Work instruction
Every record is to be printed exactly as written; pictures are to be omitted.

Records from a data collection:
+++
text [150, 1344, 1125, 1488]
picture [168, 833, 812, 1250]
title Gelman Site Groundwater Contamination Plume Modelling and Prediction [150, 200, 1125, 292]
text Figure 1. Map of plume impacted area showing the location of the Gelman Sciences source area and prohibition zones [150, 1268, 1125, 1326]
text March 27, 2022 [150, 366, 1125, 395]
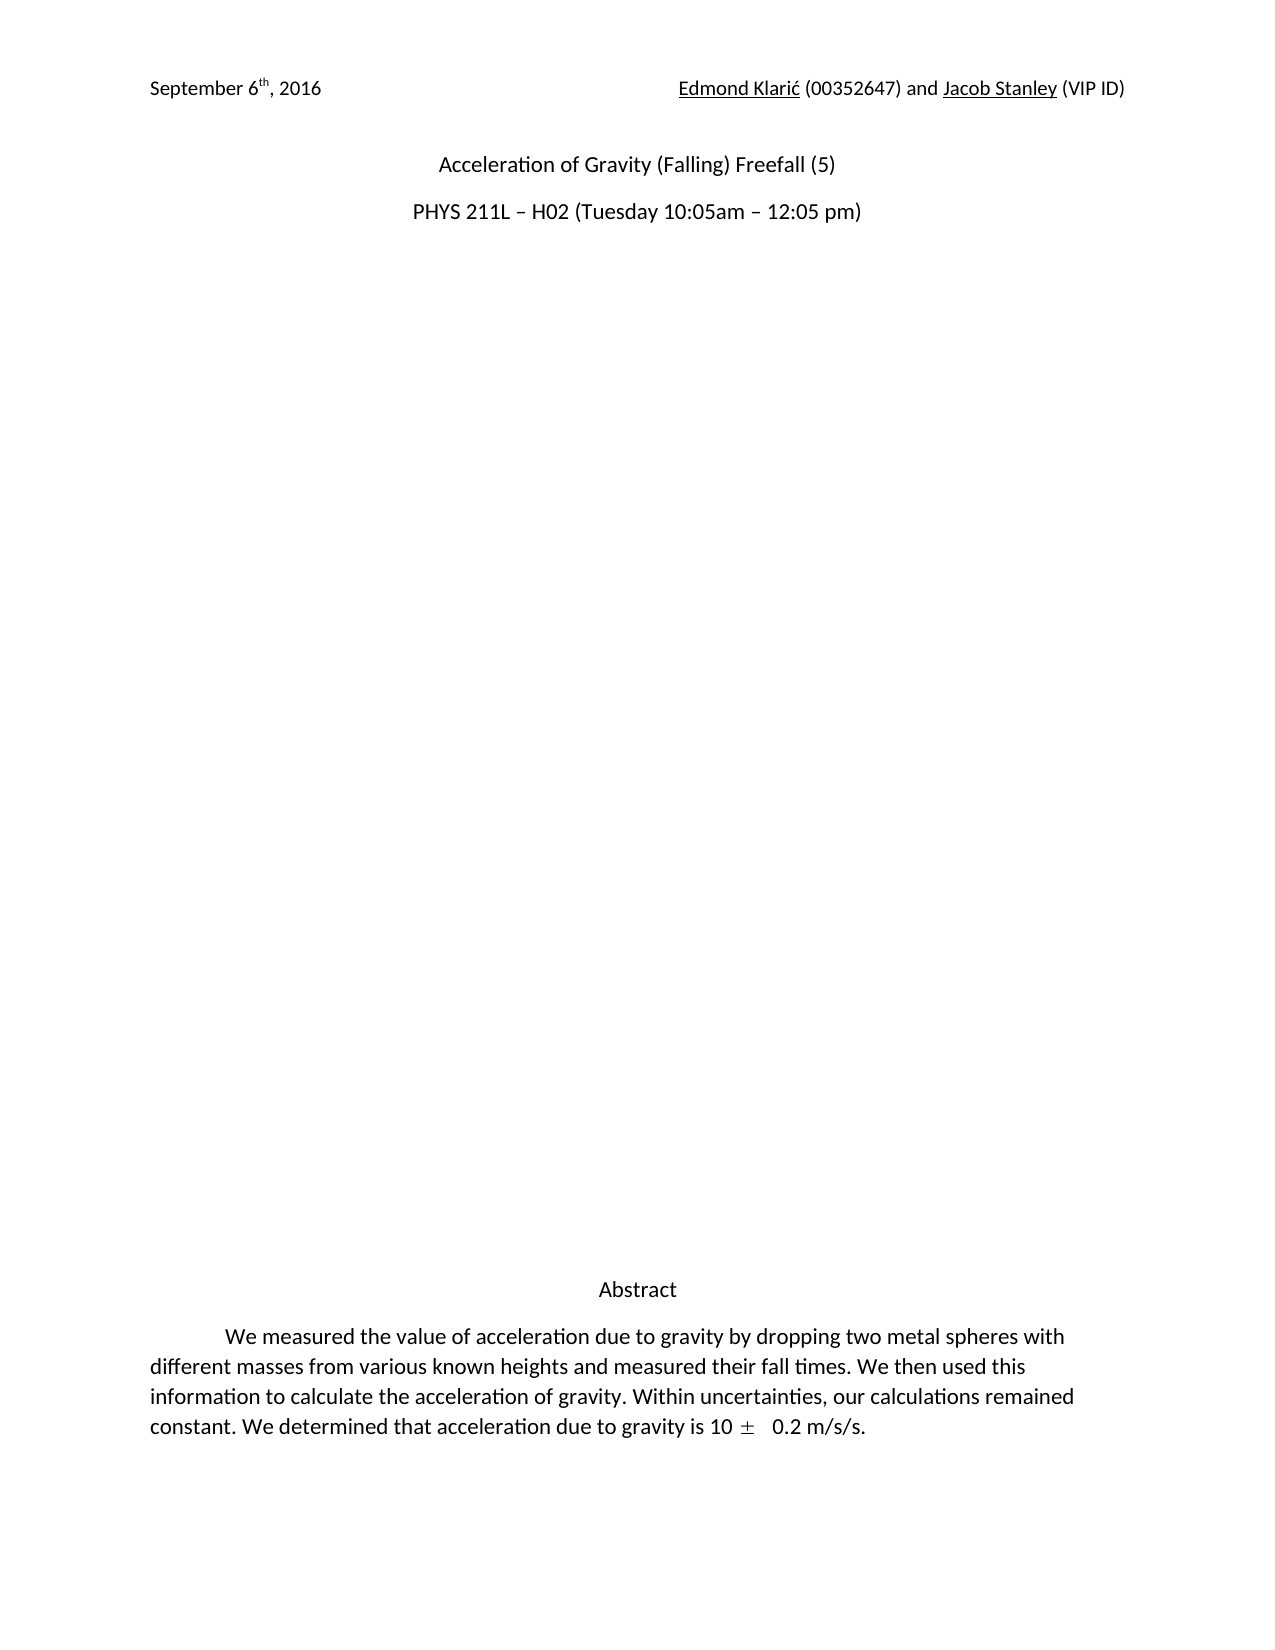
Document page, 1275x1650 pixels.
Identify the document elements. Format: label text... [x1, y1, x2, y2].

text PHYS 211L – H02 (Tuesday 10:05am – 12:05 pm) [150, 197, 1125, 225]
text Abstract [150, 1275, 1125, 1303]
text We measured the value of acceleration due to gravity by dropping two metal spheres with different masses from various known heights and measured their fall times. We then used this information to calculate the acceleration of gravity. Within uncertainties, our calculations remained constant. We determined that acceleration due to gravity is 10  0.2 m/s/s. [150, 1322, 1125, 1441]
text Acceleration of Gravity (Falling) Freefall (5) [150, 150, 1125, 178]
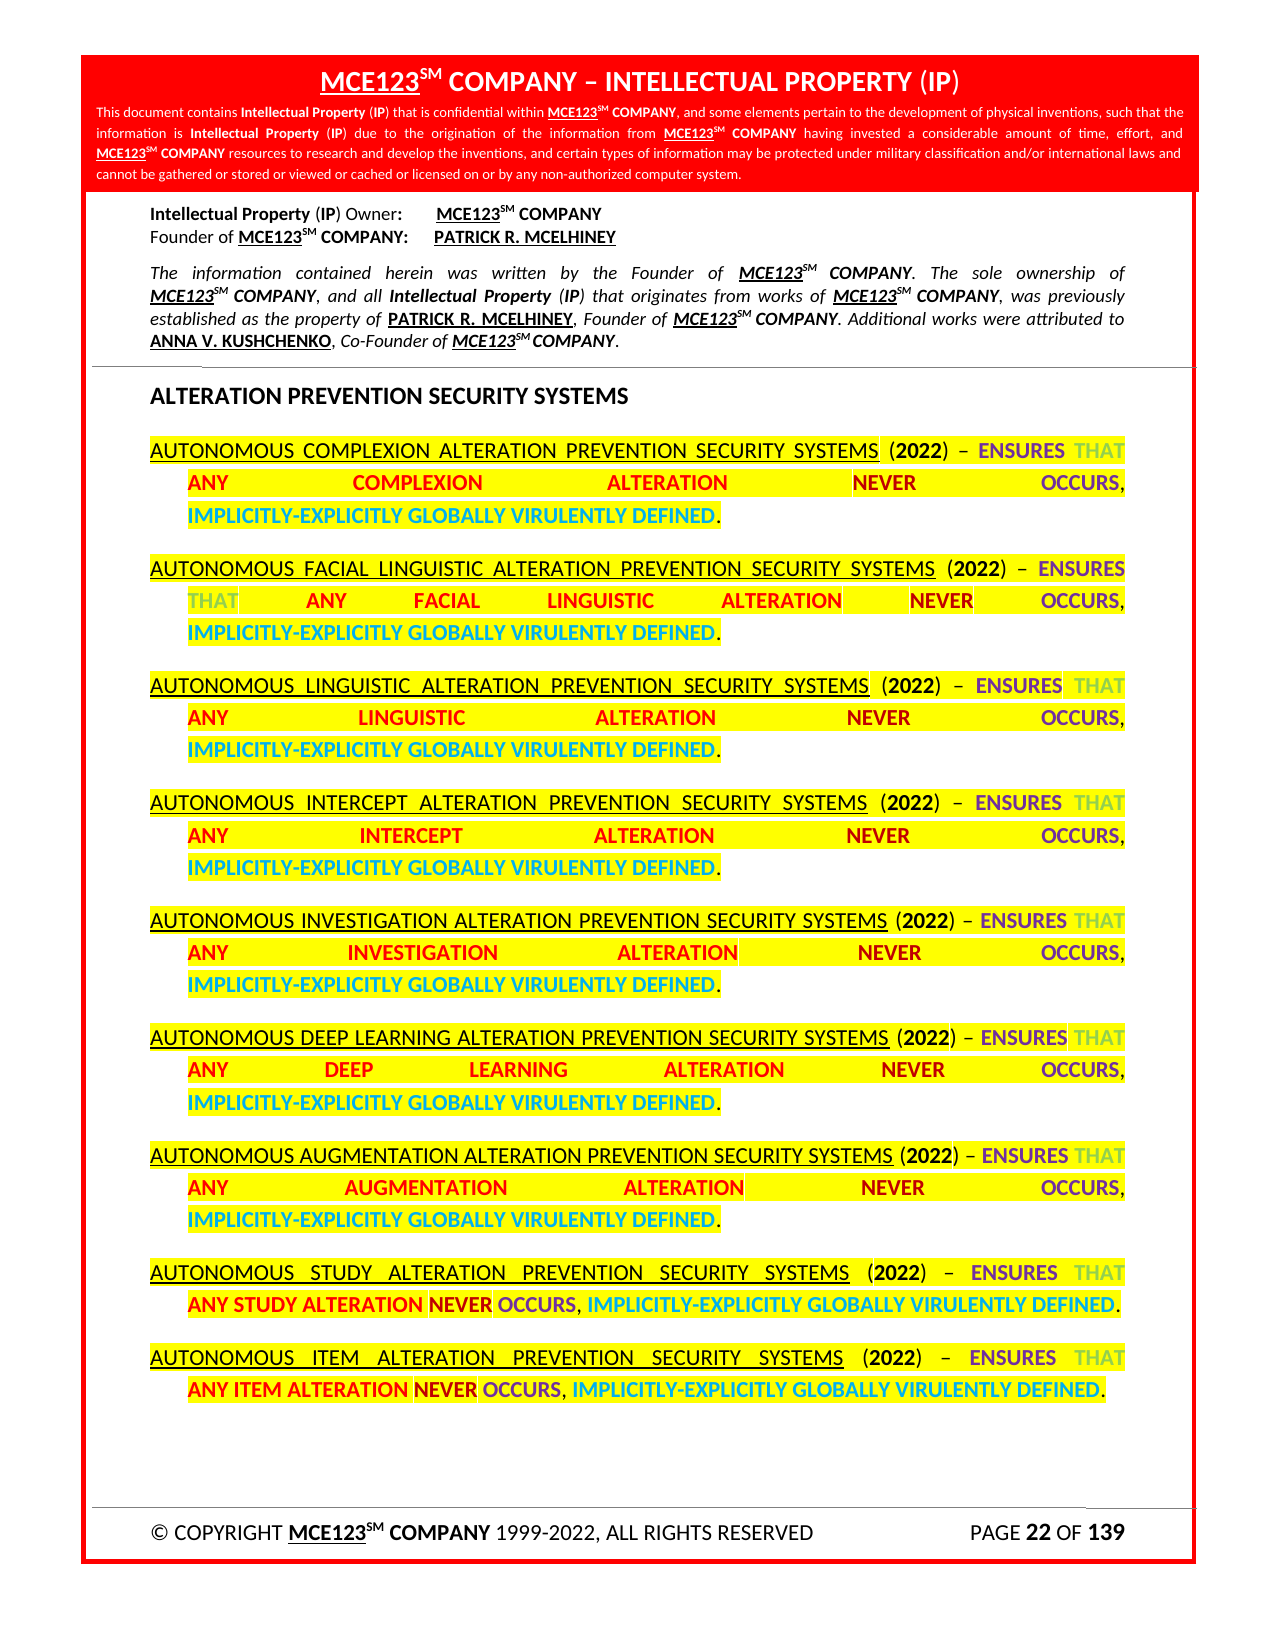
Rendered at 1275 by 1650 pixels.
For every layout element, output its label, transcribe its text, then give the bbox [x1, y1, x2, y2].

text AUTONOMOUS ITEM ALTERATION PREVENTION SECURITY SYSTEMS (2022) – ENSURES THAT ANY ITEM ALTERATION NEVER OCCURS, IMPLICITLY-EXPLICITLY GLOBALLY VIRULENTLY DEFINED. [150, 1371, 1125, 1403]
text AUTONOMOUS AUGMENTATION ALTERATION PREVENTION SECURITY SYSTEMS (2022) – ENSURES THAT ANY AUGMENTATION ALTERATION NEVER OCCURS, IMPLICITLY-EXPLICITLY GLOBALLY VIRULENTLY DEFINED. [150, 1141, 1125, 1233]
text AUTONOMOUS INTERCEPT ALTERATION PREVENTION SECURITY SYSTEMS (2022) – ENSURES THAT ANY INTERCEPT ALTERATION NEVER OCCURS, IMPLICITLY-EXPLICITLY GLOBALLY VIRULENTLY DEFINED. [150, 817, 1125, 881]
text ALTERATION PREVENTION SECURITY SYSTEMS [150, 381, 1125, 411]
text AUTONOMOUS FACIAL LINGUISTIC ALTERATION PREVENTION SECURITY SYSTEMS (2022) – ENSURES THAT ANY FACIAL LINGUISTIC ALTERATION NEVER OCCURS, IMPLICITLY-EXPLICITLY GLOBALLY VIRULENTLY DEFINED. [150, 582, 1125, 646]
text AUTONOMOUS LINGUISTIC ALTERATION PREVENTION SECURITY SYSTEMS (2022) – ENSURES THAT ANY LINGUISTIC ALTERATION NEVER OCCURS, IMPLICITLY-EXPLICITLY GLOBALLY VIRULENTLY DEFINED. [150, 671, 1125, 763]
text AUTONOMOUS COMPLEXION ALTERATION PREVENTION SECURITY SYSTEMS (2022) – ENSURES THAT ANY COMPLEXION ALTERATION NEVER OCCURS, IMPLICITLY-EXPLICITLY GLOBALLY VIRULENTLY DEFINED. [150, 462, 1125, 529]
text AUTONOMOUS STUDY ALTERATION PREVENTION SECURITY SYSTEMS (2022) – ENSURES THAT ANY STUDY ALTERATION NEVER OCCURS, IMPLICITLY-EXPLICITLY GLOBALLY VIRULENTLY DEFINED. [150, 1258, 1125, 1318]
text AUTONOMOUS INVESTIGATION ALTERATION PREVENTION SECURITY SYSTEMS (2022) – ENSURES THAT ANY INVESTIGATION ALTERATION NEVER OCCURS, IMPLICITLY-EXPLICITLY GLOBALLY VIRULENTLY DEFINED. [150, 934, 1125, 998]
text AUTONOMOUS DEEP LEARNING ALTERATION PREVENTION SECURITY SYSTEMS (2022) – ENSURES THAT ANY DEEP LEARNING ALTERATION NEVER OCCURS, IMPLICITLY-EXPLICITLY GLOBALLY VIRULENTLY DEFINED. [150, 1023, 1125, 1116]
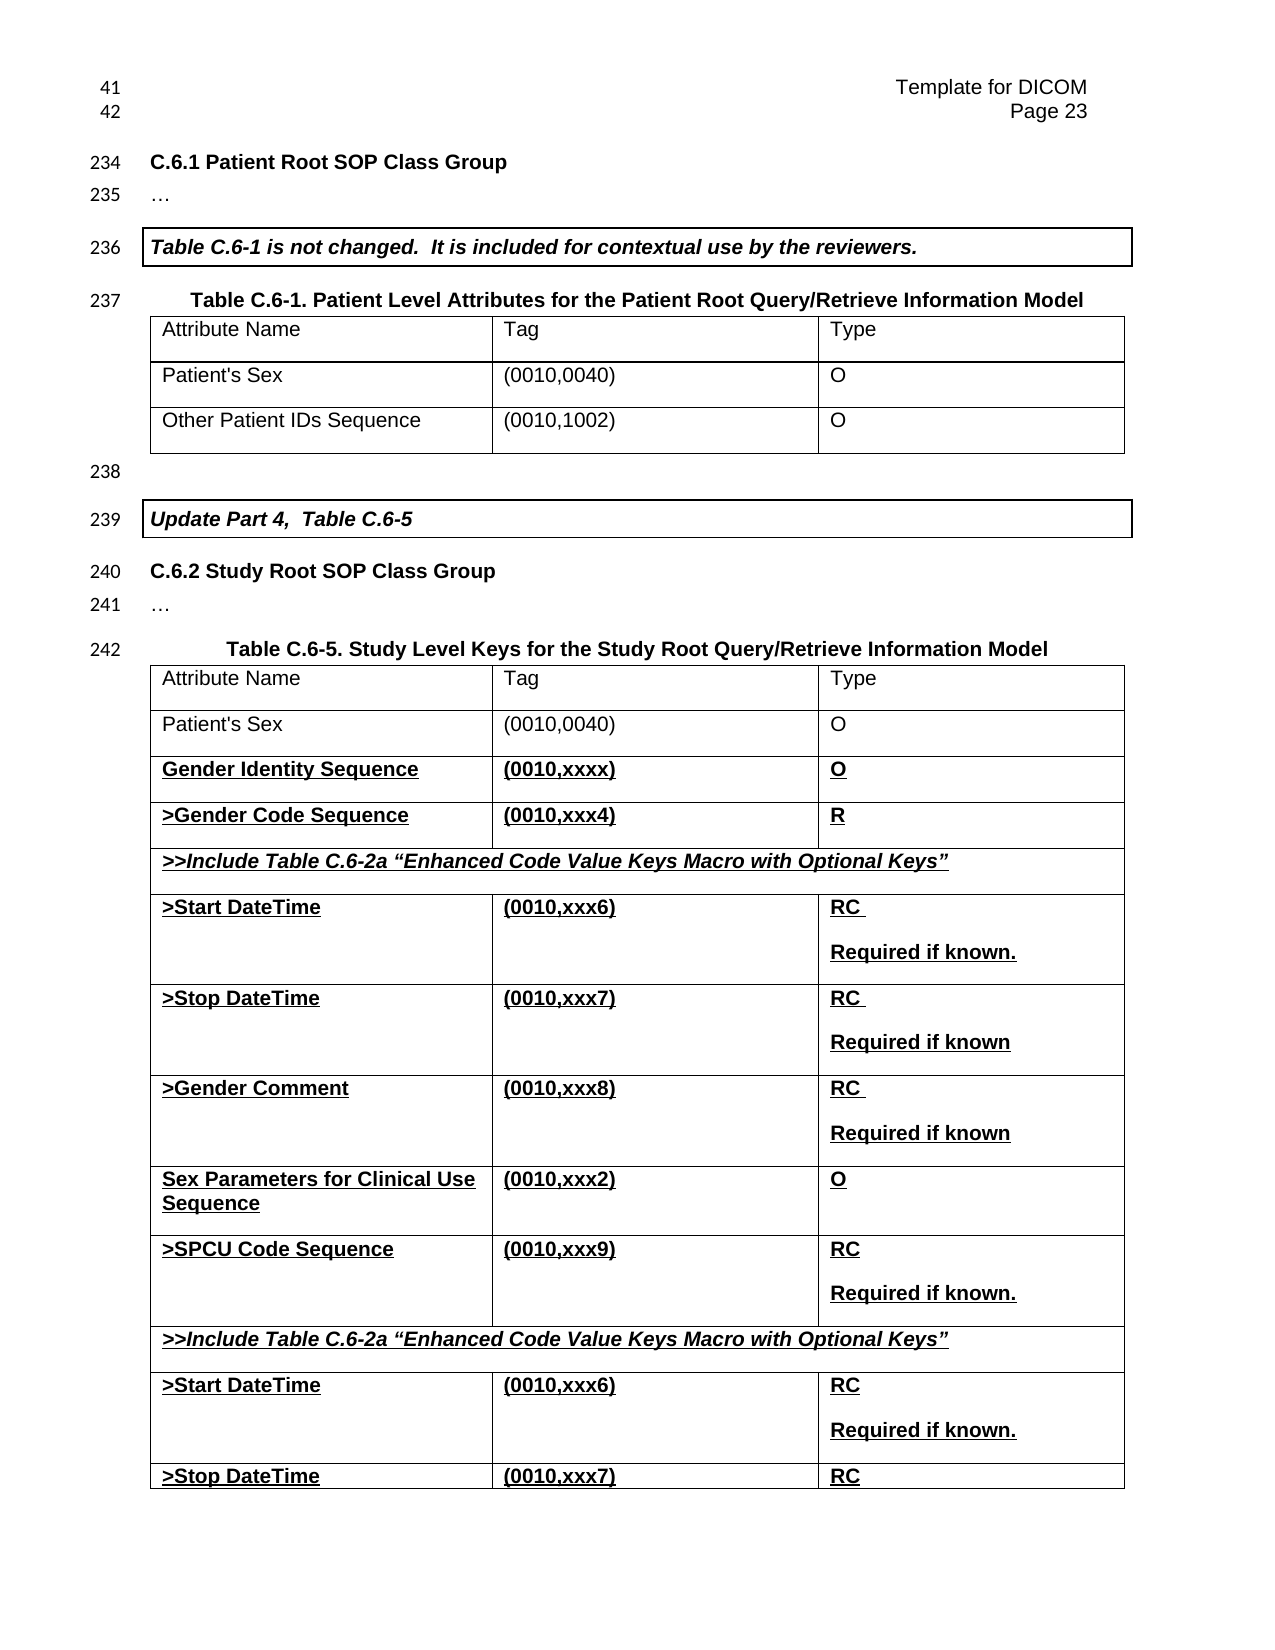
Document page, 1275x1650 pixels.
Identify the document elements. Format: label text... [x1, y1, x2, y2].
+++
Task solution
text [150, 1344, 1125, 1488]
picture [168, 833, 812, 1250]
title Gelman Site Groundwater Contamination Plume Modelling and Prediction [150, 200, 1125, 292]
text Figure 1. Map of plume impacted area showing the location of the Gelman Sciences source area and prohibition zones [150, 1268, 1125, 1326]
text March 27, 2022 [150, 366, 1125, 395]
Document page, 1275x1650 pixels.
Identify the document elements. Format: label text... [x1, y1, x2, y2].

text PHYS 211L – H02 (Tuesday 10:05am – 12:05 pm) [150, 197, 1125, 225]
text Abstract [150, 1275, 1125, 1303]
text We measured the value of acceleration due to gravity by dropping two metal spheres with different masses from various known heights and measured their fall times. We then used this information to calculate the acceleration of gravity. Within uncertainties, our calculations remained constant. We determined that acceleration due to gravity is 10  0.2 m/s/s. [150, 1322, 1125, 1441]
text Acceleration of Gravity (Falling) Freefall (5) [150, 150, 1125, 178]
Rendered at 1275 by 1650 pixels.
For every layout element, output its label, transcribe its text, then give the bbox [x1, y1, x2, y2].

text AUTONOMOUS ITEM ALTERATION PREVENTION SECURITY SYSTEMS (2022) – ENSURES THAT ANY ITEM ALTERATION NEVER OCCURS, IMPLICITLY-EXPLICITLY GLOBALLY VIRULENTLY DEFINED. [150, 1371, 1125, 1403]
text AUTONOMOUS AUGMENTATION ALTERATION PREVENTION SECURITY SYSTEMS (2022) – ENSURES THAT ANY AUGMENTATION ALTERATION NEVER OCCURS, IMPLICITLY-EXPLICITLY GLOBALLY VIRULENTLY DEFINED. [150, 1141, 1125, 1233]
text AUTONOMOUS INTERCEPT ALTERATION PREVENTION SECURITY SYSTEMS (2022) – ENSURES THAT ANY INTERCEPT ALTERATION NEVER OCCURS, IMPLICITLY-EXPLICITLY GLOBALLY VIRULENTLY DEFINED. [150, 817, 1125, 881]
text ALTERATION PREVENTION SECURITY SYSTEMS [150, 381, 1125, 411]
text AUTONOMOUS FACIAL LINGUISTIC ALTERATION PREVENTION SECURITY SYSTEMS (2022) – ENSURES THAT ANY FACIAL LINGUISTIC ALTERATION NEVER OCCURS, IMPLICITLY-EXPLICITLY GLOBALLY VIRULENTLY DEFINED. [150, 582, 1125, 646]
text AUTONOMOUS LINGUISTIC ALTERATION PREVENTION SECURITY SYSTEMS (2022) – ENSURES THAT ANY LINGUISTIC ALTERATION NEVER OCCURS, IMPLICITLY-EXPLICITLY GLOBALLY VIRULENTLY DEFINED. [150, 671, 1125, 763]
text AUTONOMOUS COMPLEXION ALTERATION PREVENTION SECURITY SYSTEMS (2022) – ENSURES THAT ANY COMPLEXION ALTERATION NEVER OCCURS, IMPLICITLY-EXPLICITLY GLOBALLY VIRULENTLY DEFINED. [150, 462, 1125, 529]
text AUTONOMOUS STUDY ALTERATION PREVENTION SECURITY SYSTEMS (2022) – ENSURES THAT ANY STUDY ALTERATION NEVER OCCURS, IMPLICITLY-EXPLICITLY GLOBALLY VIRULENTLY DEFINED. [150, 1258, 1125, 1318]
text AUTONOMOUS INVESTIGATION ALTERATION PREVENTION SECURITY SYSTEMS (2022) – ENSURES THAT ANY INVESTIGATION ALTERATION NEVER OCCURS, IMPLICITLY-EXPLICITLY GLOBALLY VIRULENTLY DEFINED. [150, 934, 1125, 998]
text AUTONOMOUS DEEP LEARNING ALTERATION PREVENTION SECURITY SYSTEMS (2022) – ENSURES THAT ANY DEEP LEARNING ALTERATION NEVER OCCURS, IMPLICITLY-EXPLICITLY GLOBALLY VIRULENTLY DEFINED. [150, 1023, 1125, 1116]
Document page, 1275x1650 pixels.
Identify the document elements. Format: label text... [x1, y1, x2, y2].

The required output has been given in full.